NASA experiment reveals the possibility of finding signs of life near the surfaces of two nearby moons

NASA scientists have discovered that amino acids, potential signs of life, could survive near the surface of Europa and Enceladus.

Scientists have made a number of discoveries that indicate that Jupiter's icy moon Europa and Saturn's moon Enceladus contain the conditions necessary for life.

These discoveries include abundant oxygen production on Europa and liquid oceans beneath the surface of both moons.

Phosphorus, a vital element for life, has been found in plumes of ice and water ejected from the moon Enceladus.

A recent NASA experiment found that if there is life on these moons, telltale signs of it, such as organic molecules, including amino or nucleic acids, could be detected much closer to the surface than previously thought, despite incredibly shocking levels of radiation.

This is good news for any future missions that will search for signs of life that share our sun's gravity, as robotic landers won't have to dig very deep to find them.

“Based on our experiments, a safe sampling depth for amino acids on Europa is about 20 centimeters at high latitudes in the back hemisphere (the hemisphere opposite to the direction of Europa’s motion around Jupiter) in a region where the surface has not been affected much by meteorite impacts,” Alexander Pavlov, a space scientist at NASA’s Goddard Space Flight Center, said in a news release.
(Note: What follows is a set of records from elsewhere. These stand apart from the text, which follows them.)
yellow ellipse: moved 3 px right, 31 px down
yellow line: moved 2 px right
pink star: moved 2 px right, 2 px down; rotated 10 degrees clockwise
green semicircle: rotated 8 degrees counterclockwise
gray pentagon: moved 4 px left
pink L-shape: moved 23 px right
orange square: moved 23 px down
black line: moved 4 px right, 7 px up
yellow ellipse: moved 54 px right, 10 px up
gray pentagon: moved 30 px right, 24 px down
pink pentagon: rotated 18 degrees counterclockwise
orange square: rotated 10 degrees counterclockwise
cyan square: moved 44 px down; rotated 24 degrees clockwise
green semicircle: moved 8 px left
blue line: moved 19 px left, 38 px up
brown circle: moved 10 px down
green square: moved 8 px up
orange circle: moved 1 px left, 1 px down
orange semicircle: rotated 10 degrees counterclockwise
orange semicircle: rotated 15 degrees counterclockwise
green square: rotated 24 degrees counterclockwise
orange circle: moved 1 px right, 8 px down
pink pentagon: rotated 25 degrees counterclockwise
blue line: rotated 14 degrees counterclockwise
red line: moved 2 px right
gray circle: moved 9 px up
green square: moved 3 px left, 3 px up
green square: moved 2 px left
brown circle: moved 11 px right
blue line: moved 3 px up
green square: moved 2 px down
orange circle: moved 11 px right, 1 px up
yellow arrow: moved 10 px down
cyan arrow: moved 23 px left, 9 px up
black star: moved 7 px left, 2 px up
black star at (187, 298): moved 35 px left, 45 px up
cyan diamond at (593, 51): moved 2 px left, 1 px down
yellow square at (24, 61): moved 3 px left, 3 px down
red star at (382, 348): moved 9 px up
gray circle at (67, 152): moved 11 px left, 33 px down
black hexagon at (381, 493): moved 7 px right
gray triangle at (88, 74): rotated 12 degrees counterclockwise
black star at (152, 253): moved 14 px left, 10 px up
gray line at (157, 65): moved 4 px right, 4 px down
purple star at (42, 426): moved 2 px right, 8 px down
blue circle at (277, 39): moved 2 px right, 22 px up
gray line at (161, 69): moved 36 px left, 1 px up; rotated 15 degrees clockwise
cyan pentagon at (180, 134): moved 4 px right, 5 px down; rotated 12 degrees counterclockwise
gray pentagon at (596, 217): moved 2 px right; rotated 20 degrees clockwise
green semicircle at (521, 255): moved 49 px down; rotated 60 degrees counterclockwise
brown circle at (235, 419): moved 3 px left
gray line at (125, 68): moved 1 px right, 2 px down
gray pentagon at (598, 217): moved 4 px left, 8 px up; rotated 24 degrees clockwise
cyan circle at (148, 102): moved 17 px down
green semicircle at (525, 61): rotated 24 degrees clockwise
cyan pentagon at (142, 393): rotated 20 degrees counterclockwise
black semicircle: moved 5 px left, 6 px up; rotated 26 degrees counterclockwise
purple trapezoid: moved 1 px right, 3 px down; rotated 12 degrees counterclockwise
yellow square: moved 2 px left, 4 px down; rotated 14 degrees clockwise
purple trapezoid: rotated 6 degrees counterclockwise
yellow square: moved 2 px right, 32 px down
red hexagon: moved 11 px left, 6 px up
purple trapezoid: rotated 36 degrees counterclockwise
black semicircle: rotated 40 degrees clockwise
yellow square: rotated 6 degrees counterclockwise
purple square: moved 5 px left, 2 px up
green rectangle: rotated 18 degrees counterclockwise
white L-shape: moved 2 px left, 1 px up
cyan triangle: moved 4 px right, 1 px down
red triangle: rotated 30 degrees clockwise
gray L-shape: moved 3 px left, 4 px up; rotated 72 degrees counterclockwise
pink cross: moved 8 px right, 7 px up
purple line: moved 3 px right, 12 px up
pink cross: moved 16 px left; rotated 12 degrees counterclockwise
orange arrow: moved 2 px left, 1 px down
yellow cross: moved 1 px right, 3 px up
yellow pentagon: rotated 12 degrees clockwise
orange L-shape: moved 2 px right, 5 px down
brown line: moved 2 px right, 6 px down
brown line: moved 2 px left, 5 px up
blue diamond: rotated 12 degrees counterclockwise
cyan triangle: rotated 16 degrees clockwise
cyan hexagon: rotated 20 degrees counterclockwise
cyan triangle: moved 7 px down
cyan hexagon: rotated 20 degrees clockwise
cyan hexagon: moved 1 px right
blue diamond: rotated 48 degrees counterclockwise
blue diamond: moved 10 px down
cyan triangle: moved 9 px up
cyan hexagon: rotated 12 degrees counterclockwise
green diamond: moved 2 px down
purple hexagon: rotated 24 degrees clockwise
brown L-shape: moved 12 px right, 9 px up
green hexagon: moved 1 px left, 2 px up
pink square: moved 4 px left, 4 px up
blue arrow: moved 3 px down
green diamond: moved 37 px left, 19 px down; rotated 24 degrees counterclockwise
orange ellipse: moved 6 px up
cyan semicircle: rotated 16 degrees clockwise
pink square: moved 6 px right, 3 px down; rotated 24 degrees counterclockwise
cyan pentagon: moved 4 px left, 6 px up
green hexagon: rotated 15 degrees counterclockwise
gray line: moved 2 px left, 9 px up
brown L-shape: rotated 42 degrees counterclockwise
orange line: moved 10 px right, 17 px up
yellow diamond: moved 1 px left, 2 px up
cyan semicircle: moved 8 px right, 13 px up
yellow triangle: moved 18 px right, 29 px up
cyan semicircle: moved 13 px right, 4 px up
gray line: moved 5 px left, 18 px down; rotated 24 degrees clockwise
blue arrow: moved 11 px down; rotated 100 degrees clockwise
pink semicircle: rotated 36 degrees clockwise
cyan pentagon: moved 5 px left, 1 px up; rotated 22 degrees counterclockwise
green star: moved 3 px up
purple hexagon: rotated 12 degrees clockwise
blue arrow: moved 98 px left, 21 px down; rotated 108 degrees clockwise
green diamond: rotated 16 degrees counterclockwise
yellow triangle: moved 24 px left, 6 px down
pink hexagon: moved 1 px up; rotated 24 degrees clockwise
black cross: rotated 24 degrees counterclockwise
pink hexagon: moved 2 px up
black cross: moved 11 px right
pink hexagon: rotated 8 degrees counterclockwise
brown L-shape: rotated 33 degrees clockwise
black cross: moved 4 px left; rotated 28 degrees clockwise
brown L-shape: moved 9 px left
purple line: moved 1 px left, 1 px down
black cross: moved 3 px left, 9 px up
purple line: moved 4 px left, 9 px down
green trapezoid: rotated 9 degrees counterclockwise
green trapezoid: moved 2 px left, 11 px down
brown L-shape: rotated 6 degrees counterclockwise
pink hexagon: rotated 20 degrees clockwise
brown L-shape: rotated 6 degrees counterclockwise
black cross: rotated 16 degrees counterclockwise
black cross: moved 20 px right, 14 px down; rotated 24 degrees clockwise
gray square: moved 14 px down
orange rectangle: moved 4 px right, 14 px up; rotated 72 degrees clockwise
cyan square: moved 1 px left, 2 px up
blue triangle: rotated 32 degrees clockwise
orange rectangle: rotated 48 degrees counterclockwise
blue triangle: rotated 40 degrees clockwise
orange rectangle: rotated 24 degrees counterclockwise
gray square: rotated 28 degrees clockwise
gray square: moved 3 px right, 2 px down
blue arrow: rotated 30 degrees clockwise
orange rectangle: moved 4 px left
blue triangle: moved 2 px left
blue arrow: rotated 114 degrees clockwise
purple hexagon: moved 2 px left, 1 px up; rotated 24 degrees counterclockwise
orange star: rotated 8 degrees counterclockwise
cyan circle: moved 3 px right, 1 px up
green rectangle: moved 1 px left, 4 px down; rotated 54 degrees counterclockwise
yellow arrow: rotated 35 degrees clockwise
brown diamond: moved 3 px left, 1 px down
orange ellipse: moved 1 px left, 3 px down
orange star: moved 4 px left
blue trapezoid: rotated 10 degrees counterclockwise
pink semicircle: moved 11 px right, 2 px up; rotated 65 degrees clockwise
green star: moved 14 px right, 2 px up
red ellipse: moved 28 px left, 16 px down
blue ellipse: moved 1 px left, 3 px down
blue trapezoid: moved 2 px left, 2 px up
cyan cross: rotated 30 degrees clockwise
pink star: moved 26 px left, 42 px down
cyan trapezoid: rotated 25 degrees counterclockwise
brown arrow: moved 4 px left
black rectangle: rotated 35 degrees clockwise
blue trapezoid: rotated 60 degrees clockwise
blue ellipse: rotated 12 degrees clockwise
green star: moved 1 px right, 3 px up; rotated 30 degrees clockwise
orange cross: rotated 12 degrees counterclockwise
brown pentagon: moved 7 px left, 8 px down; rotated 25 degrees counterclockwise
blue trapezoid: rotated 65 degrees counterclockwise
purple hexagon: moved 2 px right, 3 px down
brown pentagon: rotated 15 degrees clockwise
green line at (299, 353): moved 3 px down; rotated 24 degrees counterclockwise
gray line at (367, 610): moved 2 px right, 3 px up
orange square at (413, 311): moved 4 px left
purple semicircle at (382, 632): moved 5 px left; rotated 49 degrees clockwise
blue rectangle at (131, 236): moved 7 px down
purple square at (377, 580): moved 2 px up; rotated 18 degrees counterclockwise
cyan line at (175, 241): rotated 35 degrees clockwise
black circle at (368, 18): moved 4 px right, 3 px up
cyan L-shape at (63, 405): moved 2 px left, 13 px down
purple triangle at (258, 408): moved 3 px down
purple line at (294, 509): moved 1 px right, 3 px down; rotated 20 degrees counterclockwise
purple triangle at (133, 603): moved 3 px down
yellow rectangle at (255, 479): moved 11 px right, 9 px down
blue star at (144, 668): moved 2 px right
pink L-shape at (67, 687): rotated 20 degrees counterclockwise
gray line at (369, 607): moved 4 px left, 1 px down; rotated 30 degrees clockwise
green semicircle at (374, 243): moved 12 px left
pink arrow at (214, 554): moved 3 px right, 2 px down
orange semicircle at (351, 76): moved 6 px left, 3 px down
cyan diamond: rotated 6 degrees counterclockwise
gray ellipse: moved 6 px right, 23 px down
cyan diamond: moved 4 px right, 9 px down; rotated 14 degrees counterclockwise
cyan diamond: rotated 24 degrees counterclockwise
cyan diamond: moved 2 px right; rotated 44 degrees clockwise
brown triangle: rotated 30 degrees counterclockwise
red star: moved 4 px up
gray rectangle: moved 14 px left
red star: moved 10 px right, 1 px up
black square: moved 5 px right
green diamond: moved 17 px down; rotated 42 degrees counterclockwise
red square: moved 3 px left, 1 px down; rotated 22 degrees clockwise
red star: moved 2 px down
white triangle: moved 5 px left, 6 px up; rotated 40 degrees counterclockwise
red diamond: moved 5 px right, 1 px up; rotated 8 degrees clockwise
"Subsurface sampling is not required to detect amino acids on Enceladus, as these molecules will survive radioactive decay anywhere on the moon's surface less than a few millimeters below the surface," he added.

To find out, Pavlov and his colleagues took amino acids and mixed them with ice that was as cold as -321 degrees Fahrenheit (-196 degrees Celsius). Other samples were combined not just with ice but with silicate dust to simulate the possible presence of material from meteorites or deep within moons.

The samples were trapped in airless vials and exposed to gamma rays, a dangerous form of radiation.

Other samples tested how well amino acids would fare if they were implanted in dead bacteria, simulating the possibility of microscopic life on Enceladus and Europa.

The results showed the rate at which amino acids degrade under these conditions, and suggested that they could survive long enough to be detected by future lander missions. However, no such missions are currently scheduled for either moon.